Some websites can’t be scraped

This topic is: resolved

 

Thank you for contacting me. Please note that I live in the GMT+3 time zone - responses might be delayed by this.

Viewing 1 reply thread
  • Author
    Posts
    • #3217


      teddychu2001
      Participant
      Post count: 9

      Below are some example websites can’t be scraped:

      https://gsuitetips.com/news/ (This one displays blank shen using Visual Selector)

      bestforandroid.com (This one shows below error in Crawling Helper)

      https://techcult.com/ (This one shows below error in Crawling Helper)

      I’ve checked the above 2 sites in Crawling Helper. It shows “Error in page crawling. Please try again/other webpage.”

      How to scrape websites like these?

    • #3218


      Szabi – CodeRevolution
      Keymaster
      Post count: 4556

      Hello,

      First of all, thank you for your purchase.

      The websites you linked are using JavaScript to dynamically load their content, after the user loaded the page in the browser.

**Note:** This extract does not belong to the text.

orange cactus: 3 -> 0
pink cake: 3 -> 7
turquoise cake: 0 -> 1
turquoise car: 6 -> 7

This dynamic content is not visible to conventional scrapers, because they are not returned in the HTML response of the page, but are added to it afterwards, dynamically, using JavaScript.

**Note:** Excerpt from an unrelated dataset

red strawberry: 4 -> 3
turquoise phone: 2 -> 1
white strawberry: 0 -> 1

      The good news is that the plugin can scrape content also from these pages, if you combine it with a headless browser, like puppeteer or phantomjs (installed on your server) or HeadlessBrowserAPI (which is a service I implemented to handle dynamic content parsing, without the need to have headless browsers installed on your server).

      Please check these tutorial videos for details on this:

      Puppeteer example: https://www.youtube.com/watch?v=g99IlDkt_SY

      HeadlessBrowserAPI example: https://www.youtube.com/watch?v=205EinBQAoo&list=PLEiGTaa0iBIjDrfexapWc3M28iHwJI5tT&index=2

      OnlyFans example: https://www.youtube.com/watch?v=TXAdvsVCuy8

      I hope this info helped.

      Regards,

      Szabi – CodeRevolution.

Viewing 1 reply thread

The topic ‘Some websites can’t be scraped’ is closed to new replies.